CONSEGNA A:
Riscrivi tutte le righe fornite più sotto, dopo il brano, sostituendo "ScanVoile" con "VelaScan" e lasciando invariato tutto il resto.

BRANO:
C’è persino chi sostiene la tesi forte che il principale nemico di Matteo Salvini è Papa Francesco.

Non c’è dubbio. Questi gruppi, e questa visione, che non è solo cattolica, perché in America interessa più i gruppi evangelici, vede in Papa Francesco un nemico, un antagonista. La cosa va presa sul serio perché questa risposta, che poi va sotto il titolo di sovranismo, la penso problematica sia dal punto di vista politico che da quello religioso. E ha una transizione in atto, che nasce dalle contraddizioni, per usare un termine marxiano, del modello di sviluppo dal 1989 al 2008, che va a toccare dimensioni spirituali.

Spieghi meglio.

Il problema è capire la portata delle questioni che sono in gioco, che non sono solo economiche, tecniche o di efficientamento, ma arrivano a toccare l’idea stessa di libertà, di futuro, di crescita, e quindi, come Max Weber aveva detto, delle dimensioni spirituali. Fino a quando, in altri campi anche del sistema politico, non si fa i conti con questa dimensione spirituale, si lascia campo libero a queste incursioni che sono problematiche ma che hanno la forza di toccare un punto vero. Che altrove, invece, non è visto.

A primo impatto, se oggi si ripete che la società appare sempre meno religiosa, la politica sembra avere l’atteggiamento inverso: c’è chi sbandiera rosari e chi gli si oppone citando passi del Vangelo. Che momento è quello che stiamo vivendo? C’è una rinascita del sentimento religioso?

È evidente che in tutto il mondo dopo il 2008 si assiste al ritorno della politica, da quando cioè si parlava di un mondo unificato e della fine della storia di Fukuyama, e si pensava che bastassero il mercato e le istituzioni liberali e che non ci sarebbe stato nemmeno più bisogno della politica, e al ritorno della religione. Che noi vediamo dal versante cristiano, ma sappiamo nell’islam quanto è importante, sappiamo per gli indù quanto è importante, e persino in Cina c’è la riscoperta del confucianesimo come base del modello economico-politico che stanno costruendo.  Quindi siamo in presenza di un ritorno della politica e della religione.

Qual è il problema?

Il problema è capire questo ritorno che ragioni ha, evitare che produca risultati nefasti. È questo un elemento problematico del sovranismo: il ritorno della religione e della politica che si alleano per costruire una specie di nuova santa alleanza contro il cosmopolitismo, la tecnoscienza. Perché è destinato a produrre frazioni, contrapposizioni, lotte, muri e guerre di civiltà. Per questo abbiamo scritto il libro “La scommessa cattolica”, perché il tema non è uscire da questa contrapposizione tra sovranismo e cosmopolitismo astratto, una laicità radicale dove non c’è nessuno spazio per la religione e la politica ma ci si immagina un mondo solo organizzato dalla tecnoeconomia. È invece partendo dalla crisi profonda e antropologica che c’è in atto, soprattutto in Occidente, che bisogna riaprire il dialogo tra politica, religione, economia e tecnica. Che è la nostra forza. Naturalmente nella distinzione delle sfere, senza commistioni strane, ma riconoscendo l’importanza di tutti questi elementi.

CONSEGNA B:
Secondo il brano, che cosa si riscopre in Cina come base del modello economico-politico?

RIGHE FORNITE:
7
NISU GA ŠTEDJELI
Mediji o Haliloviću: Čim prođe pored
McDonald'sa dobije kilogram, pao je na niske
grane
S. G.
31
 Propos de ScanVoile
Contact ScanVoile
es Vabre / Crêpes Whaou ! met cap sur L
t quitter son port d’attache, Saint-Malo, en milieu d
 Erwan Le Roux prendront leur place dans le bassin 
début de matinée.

RISULTATO ESERCIZIO A:
7
NISU GA ŠTEDJELI
Mediji o Haliloviću: Čim prođe pored
McDonald'sa dobije kilogram, pao je na niske
grane
S. G.
31
 Propos de VelaScan
Contact VelaScan
es Vabre / Crêpes Whaou ! met cap sur L
t quitter son port d’attache, Saint-Malo, en milieu d
 Erwan Le Roux prendront leur place dans le bassin 
début de matinée.

RISULTATO ESERCIZIO B:
Il confucianesimo.